Direction 1
From the noun-phrase grammar notes, copy out the passage that opens with the words containing "To construct noun-phrase" and closes with "List-divided nounphrases (NP3)".
Direction 2
Extend the noun-phrase grammar notes by continuing on from their final line.

To construct noun-phrase subtrees for assertion sentences.
- §1. Hierarchy of noun phrases
- §2. Raw nounphrases (NP1)
- §5. Articled nounphrases (NP2)
- §8. List-divided nounphrases (NP3)
- §10. Full nounphrases (NP4)
§1. Hierarchy of noun phrases. Noun phrase nodes are built at four levels of elaboration, which we take in turn:
- (NP1) Raw: where the text is entirely untouched and unannotated.
- (NP2) Articled: where any initial article is converted to an annotation.
- (NP3) List-divided: where, in addition, a list is broken up into individual items.
- (NP4) Full: where, in addition, pronouns, relative phrases establishing relationships and properties, and so on are parsed.
§2. Raw nounphrases (NP1). A raw noun phrase is always a single UNPARSED_NOUN_NT. The following always matches any non-empty text:
<np-unparsed> ::= ... ==> { 0, Diagrams::new_UNPARSED_NOUN(W) }
- This is Preform grammar, not regular C code.
§3. This "balanced" version, however, requires any brackets and braces to be used in a balanced way: thus frogs ( and toads ) would match, but frogs ( and would not. It therefore does not always match.
<np-unparsed-bal> ::= ^<balanced-text> | ==> { fail } <np-unparsed> ==> { pass 1 }
- This is Preform grammar, not regular C code.
§4. The noun phrase of an existential sentence is recognised thus:
<np-existential> ::= there ==> { 0, Diagrams::new_DEFECTIVE(W) }
- This is Preform grammar, not regular C code.

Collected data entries
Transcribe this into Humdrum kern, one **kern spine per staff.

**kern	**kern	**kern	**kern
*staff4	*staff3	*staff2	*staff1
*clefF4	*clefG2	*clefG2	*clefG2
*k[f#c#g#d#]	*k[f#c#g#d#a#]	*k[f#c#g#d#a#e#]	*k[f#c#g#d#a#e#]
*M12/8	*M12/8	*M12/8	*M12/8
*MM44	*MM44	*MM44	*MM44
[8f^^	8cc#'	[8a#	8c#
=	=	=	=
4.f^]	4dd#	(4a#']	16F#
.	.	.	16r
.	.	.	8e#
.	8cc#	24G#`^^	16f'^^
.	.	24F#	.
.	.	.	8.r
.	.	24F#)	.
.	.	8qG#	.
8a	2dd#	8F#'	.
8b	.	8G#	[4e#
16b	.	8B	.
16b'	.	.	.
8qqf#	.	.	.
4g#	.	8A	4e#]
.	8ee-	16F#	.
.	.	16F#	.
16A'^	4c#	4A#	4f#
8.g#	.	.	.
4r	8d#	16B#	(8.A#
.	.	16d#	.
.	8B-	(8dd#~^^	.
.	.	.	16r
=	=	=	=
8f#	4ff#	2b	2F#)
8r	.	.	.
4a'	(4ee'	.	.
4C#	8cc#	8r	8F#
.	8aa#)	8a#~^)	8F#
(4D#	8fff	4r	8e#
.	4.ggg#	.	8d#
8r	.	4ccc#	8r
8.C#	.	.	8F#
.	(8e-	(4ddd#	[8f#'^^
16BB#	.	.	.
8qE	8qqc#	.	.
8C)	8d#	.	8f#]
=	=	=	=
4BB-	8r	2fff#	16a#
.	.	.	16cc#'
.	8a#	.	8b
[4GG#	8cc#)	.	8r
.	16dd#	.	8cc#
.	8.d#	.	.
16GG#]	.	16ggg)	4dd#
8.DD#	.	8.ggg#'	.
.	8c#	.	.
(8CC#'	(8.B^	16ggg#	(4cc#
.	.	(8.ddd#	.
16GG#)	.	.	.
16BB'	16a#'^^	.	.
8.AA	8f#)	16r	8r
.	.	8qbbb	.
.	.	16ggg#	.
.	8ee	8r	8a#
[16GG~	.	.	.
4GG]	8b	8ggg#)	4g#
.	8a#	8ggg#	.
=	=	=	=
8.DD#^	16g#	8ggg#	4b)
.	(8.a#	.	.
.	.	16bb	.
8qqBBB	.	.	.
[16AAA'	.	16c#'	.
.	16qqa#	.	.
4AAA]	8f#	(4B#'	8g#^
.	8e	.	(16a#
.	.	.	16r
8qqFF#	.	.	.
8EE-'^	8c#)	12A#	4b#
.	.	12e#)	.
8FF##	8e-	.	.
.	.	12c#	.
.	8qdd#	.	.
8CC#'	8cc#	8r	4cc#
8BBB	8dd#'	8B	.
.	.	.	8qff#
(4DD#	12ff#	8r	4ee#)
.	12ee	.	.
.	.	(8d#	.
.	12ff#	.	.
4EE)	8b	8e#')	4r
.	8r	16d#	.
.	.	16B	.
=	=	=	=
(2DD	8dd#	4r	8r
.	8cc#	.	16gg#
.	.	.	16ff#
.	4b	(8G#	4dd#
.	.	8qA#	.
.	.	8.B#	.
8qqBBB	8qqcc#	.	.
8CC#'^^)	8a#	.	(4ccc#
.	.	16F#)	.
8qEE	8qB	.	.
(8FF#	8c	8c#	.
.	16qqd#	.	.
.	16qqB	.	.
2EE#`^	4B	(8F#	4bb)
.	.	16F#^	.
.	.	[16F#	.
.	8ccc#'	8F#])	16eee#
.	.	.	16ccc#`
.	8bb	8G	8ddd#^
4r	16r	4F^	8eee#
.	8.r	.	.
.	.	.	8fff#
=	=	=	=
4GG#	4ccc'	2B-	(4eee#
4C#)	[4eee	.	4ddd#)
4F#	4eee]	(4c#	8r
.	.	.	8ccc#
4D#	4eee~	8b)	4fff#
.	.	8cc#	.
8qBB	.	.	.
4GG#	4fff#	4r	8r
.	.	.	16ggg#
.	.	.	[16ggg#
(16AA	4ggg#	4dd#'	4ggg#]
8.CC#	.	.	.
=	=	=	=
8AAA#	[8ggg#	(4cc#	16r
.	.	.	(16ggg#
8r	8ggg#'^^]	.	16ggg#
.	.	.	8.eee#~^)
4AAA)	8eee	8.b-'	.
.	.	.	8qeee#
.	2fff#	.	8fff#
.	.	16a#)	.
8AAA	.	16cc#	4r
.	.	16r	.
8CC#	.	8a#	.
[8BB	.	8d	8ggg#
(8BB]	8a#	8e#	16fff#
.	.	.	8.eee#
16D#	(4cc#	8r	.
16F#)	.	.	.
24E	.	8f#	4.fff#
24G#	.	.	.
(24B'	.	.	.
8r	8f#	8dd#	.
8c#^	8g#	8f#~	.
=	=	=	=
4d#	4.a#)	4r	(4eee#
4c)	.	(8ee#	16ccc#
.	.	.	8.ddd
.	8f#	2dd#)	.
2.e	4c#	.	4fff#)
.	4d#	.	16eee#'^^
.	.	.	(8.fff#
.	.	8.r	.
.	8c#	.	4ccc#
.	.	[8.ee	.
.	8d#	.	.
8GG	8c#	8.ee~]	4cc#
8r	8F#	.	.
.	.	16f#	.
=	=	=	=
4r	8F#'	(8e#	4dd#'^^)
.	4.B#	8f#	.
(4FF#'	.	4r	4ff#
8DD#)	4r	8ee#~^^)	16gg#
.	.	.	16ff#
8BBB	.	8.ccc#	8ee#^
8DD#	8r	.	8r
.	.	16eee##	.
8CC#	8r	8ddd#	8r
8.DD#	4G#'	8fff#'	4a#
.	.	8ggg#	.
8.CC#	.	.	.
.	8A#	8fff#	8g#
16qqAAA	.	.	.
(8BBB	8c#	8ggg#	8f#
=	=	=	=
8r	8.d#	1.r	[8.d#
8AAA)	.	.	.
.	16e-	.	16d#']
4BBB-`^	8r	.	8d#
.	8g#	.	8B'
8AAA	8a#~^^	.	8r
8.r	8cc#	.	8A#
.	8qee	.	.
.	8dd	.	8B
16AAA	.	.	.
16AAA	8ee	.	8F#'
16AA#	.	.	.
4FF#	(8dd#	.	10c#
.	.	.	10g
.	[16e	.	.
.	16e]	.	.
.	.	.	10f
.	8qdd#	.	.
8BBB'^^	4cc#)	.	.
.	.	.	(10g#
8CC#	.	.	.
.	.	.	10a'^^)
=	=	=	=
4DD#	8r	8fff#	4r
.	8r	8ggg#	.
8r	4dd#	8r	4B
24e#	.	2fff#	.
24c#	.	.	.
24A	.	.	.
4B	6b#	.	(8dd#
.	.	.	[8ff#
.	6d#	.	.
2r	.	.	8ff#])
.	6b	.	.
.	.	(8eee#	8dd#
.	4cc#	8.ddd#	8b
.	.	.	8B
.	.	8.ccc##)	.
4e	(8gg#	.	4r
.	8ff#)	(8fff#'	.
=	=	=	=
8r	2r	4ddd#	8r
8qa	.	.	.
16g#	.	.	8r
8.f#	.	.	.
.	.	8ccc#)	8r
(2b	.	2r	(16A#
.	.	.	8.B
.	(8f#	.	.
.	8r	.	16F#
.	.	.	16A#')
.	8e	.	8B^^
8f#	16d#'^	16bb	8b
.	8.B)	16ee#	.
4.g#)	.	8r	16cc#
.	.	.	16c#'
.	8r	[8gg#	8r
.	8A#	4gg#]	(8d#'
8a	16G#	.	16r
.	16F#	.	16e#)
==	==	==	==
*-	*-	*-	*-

Final result 1
To construct noun-phrase subtrees for assertion sentences.
- §1. Hierarchy of noun phrases
- §2. Raw nounphrases (NP1)
- §5. Articled nounphrases (NP2)
- §8. List-divided nounphrases (NP3)

Final result 2
§5. Articled nounphrases (NP2). Now an initial article becomes an annotation and is removed from the text. Note that
- (a) Unexpectedly upper-case articles are left well alone, as in the sentence:
On the table is a thing called A Town Called Alice.
- (b) Articles are not removed if that would leave the text empty.
- (c) If we are in a language where the same word might either be definite or indefinite, the latter has precedence.
<np-articled> ::= ... | ==> { lookahead } <if-not-cap> <indefinite-article> <np-unparsed> | ==> { 0, NounPhrases::add_art(RP[3], RP[2]) } <if-not-cap> <definite-article> <np-unparsed> | ==> { 0, NounPhrases::add_art(RP[3], RP[2]) } <np-unparsed> ==> { pass 1 } <np-articled-bal> ::= ^<balanced-text> | ==> { fail } <np-articled> ==> { pass 1 }
- This is Preform grammar, not regular C code.
parse_node *NounPhrases::add_art(parse_node *p, article_usage *au) { Node::set_article(p, au); return p; }
§7. The following function is only occasionally useful; it takes an existing raw node and retrospectively applies <np-articled> to it.
parse_node *NounPhrases::annotate_by_articles(parse_node *RAW_NP) { <np-articled>(Node::get_text(RAW_NP)); parse_node *MODEL = <<rp>>; Node::set_text(RAW_NP, Node::get_text(MODEL)); Node::set_article(RAW_NP, Node::get_article(MODEL)); return RAW_NP; }
§8. List-divided nounphrases (NP3). An "articled list" matches text like "the lion, a witch, and some wardrobes" as a list of articled noun phrases.
Note that the requirement that non-final terms in the list have to be balanced means that an and or a comma inside brackets can never be a divider. Thus "the horse (and its boy)" would be one item, not two.
<np-articled-list> ::= ... | ==> { lookahead } <np-articled-bal> <np-articled-tail> | ==> { 0, Diagrams::new_AND(R[2], RP[1], RP[2]) } <np-articled> ==> { pass 1 } <np-articled-tail> ::= , {_and} <np-articled-list> | ==> { Wordings::first_wn(W), RP[1] } {_,/and} <np-articled-list> ==> { Wordings::first_wn(W), RP[1] }
- This is Preform grammar, not regular C code.
§9. "Alternative lists" divide up at "or" rather than "and", thus matching text such as "voluminous, middling big or poky", and the individual entries are not articled.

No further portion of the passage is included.